Modificado el viernes 27 de noviembre de 2009 13:53

Il y a des blessures qui dureront plus longtemps qu'une étoile.

Il y a des blessures qui dureront plus longtemps qu'une étoile.
A.
J'ai, froid, j'ai peur, j'ai mal. C'est trop noir, trop profond, trop amoché dans mon coeur. Je le sais, putain, je t'aime. Je t'aime quand il est trop tard, je t'aime quand il n'y a plus d'espoirs. J'ai tout détruit. Mon chateau, le tien, qui aurait été notre royaume, nos rêves, j'ai tout anéanti. Par quelques mots, des mots simples, je n'arriverai jamais à me pardonner. Si seulement j'avais le courage de t'envoyer ces mots, si j'avais le courage et l'espoir que tu ne ris pas en les lisant, je l'aurai fait. Mais j'ai trop peur d'avoir à pleurer encore et encore. Il pleut, et mes larmes sous la pluie ne se sont pas vues. Je me cachais sous mon parapluie, je me cachais du regard des autres, car il n'y a que moi qui ai le droit de souffrir. Je me suis bléssée toute seule. A., je ne sais plus qu'est-ce que je fous sur cette Terre, je ne sais plus pourquoi je souris à ce présent, puisque ma seule raison de briller était dans mon passé. Tu t'es trouvée une autre princesse ? Je suis sure que oui. Parceque toi t'as su passer à autre chose, pas comme cette gamine là, qui relie encore dans son coeur, ton visage aux mots "je t'aime". Tu te souviens de ça ? Tu me montrais une étoile, et tu m'as dit : "Celle là je l'ai appelé Lucile, c'est celle qui brille le plus, comme ton sourire dans mon coeur". Cette phrase je ne l'oublierai jamais, autant parcequ'elle est magnifique et autant car elle fait mal. Je n'ai pas non plus l'espoir que tu lises ces paroles, et encore moins que tu ne les croives. Mais c'est écrit, et c'est la vie. J'essaie de passer à autre chose, parceque tout le monde me le dit, mais toi, tu étais le seul, le seul pour qui j'avais envie de la vivre cette vie.

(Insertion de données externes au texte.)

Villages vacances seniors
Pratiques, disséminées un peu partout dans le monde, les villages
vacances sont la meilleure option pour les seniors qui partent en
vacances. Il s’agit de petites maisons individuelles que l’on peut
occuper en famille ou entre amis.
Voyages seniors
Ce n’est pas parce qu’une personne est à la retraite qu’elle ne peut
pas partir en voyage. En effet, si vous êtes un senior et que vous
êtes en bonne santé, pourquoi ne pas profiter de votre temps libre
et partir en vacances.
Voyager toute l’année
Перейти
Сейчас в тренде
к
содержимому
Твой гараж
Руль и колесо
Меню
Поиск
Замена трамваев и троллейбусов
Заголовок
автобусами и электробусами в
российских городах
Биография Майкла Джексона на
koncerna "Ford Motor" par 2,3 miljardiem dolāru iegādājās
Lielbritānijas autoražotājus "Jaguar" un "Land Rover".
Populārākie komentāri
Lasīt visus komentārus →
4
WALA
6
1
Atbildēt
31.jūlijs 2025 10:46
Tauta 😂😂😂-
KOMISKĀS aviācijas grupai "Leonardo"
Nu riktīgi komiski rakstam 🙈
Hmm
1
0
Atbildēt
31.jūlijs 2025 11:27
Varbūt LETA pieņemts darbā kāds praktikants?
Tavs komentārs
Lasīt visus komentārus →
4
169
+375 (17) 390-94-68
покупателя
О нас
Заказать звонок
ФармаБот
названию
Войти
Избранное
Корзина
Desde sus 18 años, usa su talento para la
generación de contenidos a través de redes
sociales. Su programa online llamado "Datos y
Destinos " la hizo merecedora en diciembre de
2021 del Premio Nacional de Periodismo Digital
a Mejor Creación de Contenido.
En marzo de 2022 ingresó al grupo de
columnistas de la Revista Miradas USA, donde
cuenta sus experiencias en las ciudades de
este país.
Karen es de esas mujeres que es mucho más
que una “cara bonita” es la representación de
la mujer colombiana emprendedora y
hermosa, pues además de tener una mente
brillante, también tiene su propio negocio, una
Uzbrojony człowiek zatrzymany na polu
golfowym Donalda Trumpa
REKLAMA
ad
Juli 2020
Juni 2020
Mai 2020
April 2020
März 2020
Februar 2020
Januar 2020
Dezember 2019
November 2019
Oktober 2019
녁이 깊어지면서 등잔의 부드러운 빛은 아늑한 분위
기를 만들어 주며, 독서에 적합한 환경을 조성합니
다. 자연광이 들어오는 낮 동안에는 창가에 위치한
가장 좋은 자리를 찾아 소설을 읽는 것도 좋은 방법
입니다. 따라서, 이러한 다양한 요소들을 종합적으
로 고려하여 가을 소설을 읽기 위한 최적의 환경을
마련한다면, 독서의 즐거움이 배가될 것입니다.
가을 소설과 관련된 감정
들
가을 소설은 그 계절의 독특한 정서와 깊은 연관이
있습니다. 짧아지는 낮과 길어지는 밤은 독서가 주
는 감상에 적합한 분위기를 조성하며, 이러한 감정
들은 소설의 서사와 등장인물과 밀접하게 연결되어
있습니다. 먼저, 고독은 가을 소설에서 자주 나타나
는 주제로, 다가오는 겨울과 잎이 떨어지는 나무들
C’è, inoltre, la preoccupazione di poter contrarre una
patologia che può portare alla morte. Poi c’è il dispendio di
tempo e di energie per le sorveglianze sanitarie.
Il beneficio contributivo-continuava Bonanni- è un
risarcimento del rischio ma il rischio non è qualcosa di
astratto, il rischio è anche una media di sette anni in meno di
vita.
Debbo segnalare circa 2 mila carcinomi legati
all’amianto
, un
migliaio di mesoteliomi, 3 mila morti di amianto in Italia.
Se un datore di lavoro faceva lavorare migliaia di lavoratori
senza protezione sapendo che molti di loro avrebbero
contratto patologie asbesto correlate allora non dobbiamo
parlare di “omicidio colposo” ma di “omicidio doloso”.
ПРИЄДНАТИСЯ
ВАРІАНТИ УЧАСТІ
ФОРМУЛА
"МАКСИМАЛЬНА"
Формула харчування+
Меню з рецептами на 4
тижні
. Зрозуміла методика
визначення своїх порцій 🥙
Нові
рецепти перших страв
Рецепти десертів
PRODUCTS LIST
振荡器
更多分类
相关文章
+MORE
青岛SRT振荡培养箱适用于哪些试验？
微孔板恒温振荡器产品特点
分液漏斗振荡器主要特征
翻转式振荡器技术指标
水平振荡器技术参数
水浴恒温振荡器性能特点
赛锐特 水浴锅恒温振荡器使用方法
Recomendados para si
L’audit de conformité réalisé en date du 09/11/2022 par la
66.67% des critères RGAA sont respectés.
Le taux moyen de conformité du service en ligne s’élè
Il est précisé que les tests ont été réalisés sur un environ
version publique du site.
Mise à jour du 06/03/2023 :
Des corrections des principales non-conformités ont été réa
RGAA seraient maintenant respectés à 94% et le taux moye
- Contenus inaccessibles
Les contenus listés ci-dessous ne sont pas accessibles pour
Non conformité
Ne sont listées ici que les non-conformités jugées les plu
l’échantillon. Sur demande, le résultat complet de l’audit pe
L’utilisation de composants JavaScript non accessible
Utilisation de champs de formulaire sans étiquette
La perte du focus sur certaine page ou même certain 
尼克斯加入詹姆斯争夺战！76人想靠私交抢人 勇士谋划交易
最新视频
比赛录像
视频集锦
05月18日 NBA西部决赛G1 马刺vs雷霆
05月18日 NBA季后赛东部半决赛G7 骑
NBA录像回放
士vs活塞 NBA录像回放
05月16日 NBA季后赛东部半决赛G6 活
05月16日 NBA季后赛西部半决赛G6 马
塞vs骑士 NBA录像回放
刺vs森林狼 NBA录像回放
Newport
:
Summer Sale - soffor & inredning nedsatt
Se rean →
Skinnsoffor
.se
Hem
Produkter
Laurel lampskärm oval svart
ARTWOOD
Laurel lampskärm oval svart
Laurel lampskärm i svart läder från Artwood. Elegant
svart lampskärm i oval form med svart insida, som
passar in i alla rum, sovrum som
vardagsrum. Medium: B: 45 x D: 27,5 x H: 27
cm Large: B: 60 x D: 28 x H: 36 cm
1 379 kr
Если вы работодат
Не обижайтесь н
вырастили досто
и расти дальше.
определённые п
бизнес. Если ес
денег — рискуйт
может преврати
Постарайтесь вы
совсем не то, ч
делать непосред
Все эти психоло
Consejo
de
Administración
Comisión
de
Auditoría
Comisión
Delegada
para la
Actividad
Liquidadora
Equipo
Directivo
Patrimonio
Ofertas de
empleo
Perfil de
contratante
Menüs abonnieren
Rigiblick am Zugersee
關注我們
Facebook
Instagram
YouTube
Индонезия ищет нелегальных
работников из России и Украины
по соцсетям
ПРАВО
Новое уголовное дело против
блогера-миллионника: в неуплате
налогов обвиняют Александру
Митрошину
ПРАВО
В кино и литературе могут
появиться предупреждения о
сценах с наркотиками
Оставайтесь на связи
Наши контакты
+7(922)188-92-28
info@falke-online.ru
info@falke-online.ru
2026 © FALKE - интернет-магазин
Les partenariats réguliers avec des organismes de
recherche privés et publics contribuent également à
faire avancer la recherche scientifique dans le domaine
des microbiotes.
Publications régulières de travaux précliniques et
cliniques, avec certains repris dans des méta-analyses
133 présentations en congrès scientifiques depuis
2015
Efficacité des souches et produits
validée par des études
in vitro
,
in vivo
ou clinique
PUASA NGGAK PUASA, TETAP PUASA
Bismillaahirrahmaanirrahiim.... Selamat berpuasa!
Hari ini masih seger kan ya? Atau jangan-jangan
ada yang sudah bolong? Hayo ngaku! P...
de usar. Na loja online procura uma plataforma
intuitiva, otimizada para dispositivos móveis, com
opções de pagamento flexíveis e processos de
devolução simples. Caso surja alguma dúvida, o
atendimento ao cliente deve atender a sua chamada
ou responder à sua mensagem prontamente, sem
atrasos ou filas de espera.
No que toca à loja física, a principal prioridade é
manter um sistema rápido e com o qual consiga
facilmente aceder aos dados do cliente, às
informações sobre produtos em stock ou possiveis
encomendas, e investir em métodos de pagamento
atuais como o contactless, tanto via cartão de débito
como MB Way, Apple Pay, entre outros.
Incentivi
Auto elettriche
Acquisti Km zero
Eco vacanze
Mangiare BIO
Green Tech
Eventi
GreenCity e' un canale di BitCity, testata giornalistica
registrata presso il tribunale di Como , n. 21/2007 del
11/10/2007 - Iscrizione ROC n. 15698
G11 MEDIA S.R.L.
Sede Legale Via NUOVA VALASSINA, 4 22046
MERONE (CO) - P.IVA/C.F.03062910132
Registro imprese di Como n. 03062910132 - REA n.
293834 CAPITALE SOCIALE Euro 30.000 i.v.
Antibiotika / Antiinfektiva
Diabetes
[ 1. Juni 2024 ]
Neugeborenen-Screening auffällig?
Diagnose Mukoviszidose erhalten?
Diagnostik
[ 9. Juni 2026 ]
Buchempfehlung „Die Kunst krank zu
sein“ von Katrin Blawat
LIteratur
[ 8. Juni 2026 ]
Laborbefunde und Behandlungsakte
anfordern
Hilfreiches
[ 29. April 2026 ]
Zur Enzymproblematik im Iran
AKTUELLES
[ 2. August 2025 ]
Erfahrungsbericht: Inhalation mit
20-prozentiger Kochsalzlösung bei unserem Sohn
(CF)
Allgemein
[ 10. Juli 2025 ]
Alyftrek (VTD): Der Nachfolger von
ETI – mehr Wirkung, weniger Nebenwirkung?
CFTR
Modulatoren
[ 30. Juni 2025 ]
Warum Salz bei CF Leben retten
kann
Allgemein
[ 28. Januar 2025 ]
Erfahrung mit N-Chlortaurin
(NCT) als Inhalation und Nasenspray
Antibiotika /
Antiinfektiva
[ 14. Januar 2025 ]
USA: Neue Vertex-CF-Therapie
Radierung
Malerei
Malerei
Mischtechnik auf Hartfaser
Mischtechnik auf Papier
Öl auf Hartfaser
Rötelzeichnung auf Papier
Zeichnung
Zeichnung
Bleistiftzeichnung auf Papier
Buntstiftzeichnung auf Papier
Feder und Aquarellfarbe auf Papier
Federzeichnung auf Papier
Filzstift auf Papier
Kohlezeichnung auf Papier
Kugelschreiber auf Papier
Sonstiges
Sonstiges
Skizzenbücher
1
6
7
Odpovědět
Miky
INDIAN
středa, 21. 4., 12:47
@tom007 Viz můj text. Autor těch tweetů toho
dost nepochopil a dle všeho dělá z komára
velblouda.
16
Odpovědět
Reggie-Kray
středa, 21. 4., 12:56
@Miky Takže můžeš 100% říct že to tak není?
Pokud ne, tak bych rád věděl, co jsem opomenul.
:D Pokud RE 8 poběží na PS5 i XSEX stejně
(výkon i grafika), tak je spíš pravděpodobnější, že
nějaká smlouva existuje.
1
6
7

# Enviado el martes 23 de diciembre de 2008 12:23

Modificado el domingo 29 de noviembre de 2009 10:04

"Qu'on passe sa vie à pleurer ou à rire, de toute façon on la passe" J'ai choisis, de la passer à rire.

C'est finit. Je ferme les yeux sur toi. Je t'AIMAIS. Mais maintenant c'est trop tard. Un êvenement de plus dans la vie, voilà tout. Maintenant je passe à autre chose. Pourquoi ? Parceque je n'ai plus de larmes à t'offrir, plus de sanglots à mettre en écho derrière ton rire. Je me change les idées, je saute, je danse, je ris. Et j'oublie.
C'est tellement dur...
"Qu'on passe sa vie à pleurer ou à rire, de toute façon on la passe" J'ai choisis, de la passer à rire.